The number of visits to shops fell by 2.4% in December, according to today’s BRC/Springboard Footfall Monitor for December 2012. The biggest loser was the high street, where visits fell by 3.7% last month, the greatest fall since August 2012. But trips to shops were down across the board, with out-of-town centres seeing visits down by 0.6% and shopping centres down by 1.5%.

The trend is confirmed by three-month average figures: between October and December 2012, retail footfall fell by 2.7%, with the high street down by 3.8%, out-of-town down by 1.2% and shopping centres down by 1.8%.

The figures, said BRC director general Helen Dickinson, reflected changes in the way we shop.

“These figures highlight how the rapid evolution of multichannel is changing the face of shopping, particularly at Christmas,” she said. “Rather than making multiple trips to the shops over the festive period, many of us planned ahead for our gift buying and took advantage of retailers’ investment in services like click and collect so that they could cover off their festive spending at their convenience.”

She said the timing of Christmas meant that many held off spending until the final few days.

“We saw in last week’s sales figures that the final result was respectable overall with multichannel the story of the season,” said Dickinson. “These figures similarly highlight that continuing caution and changing spending habits were central themes of Christmas trading in 2013.”

Diane Wehrle, retail insights director at Springboard, said: “Unfortunately, November’s warning of a challenging Christmas trading period came to pass.

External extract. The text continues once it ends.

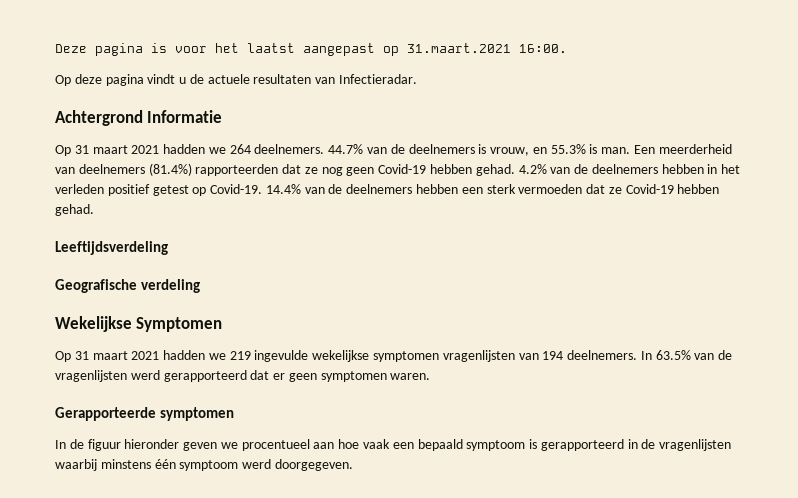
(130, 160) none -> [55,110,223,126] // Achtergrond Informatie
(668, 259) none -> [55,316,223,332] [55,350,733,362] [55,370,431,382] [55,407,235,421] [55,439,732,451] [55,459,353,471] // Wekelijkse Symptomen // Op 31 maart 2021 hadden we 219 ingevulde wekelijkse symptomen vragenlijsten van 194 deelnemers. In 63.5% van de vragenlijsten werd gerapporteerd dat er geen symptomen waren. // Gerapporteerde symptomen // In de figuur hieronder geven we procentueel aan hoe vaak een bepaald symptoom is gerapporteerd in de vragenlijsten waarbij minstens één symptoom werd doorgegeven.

Footfall increased over the month from November, but the uplift was just not enough to deliver an increase from December 2012 and footfall dropped annually by -2.4%.

“The drop in footfall was double that of December 2012, but unlike last year, high streets bore the brunt, with an annual decline of more than double that in shopping centres. The combination of the emphasis by retailers to drive online sales and the discounting introduced by retailers early on the month meant shoppers delayed visits to retail destinations until as late as possible which adversely affected footfall early on in the month.”

The last weekend before Christmas, she said, was adversely affected by stormy weather that dissuaded shoppers from venturing out.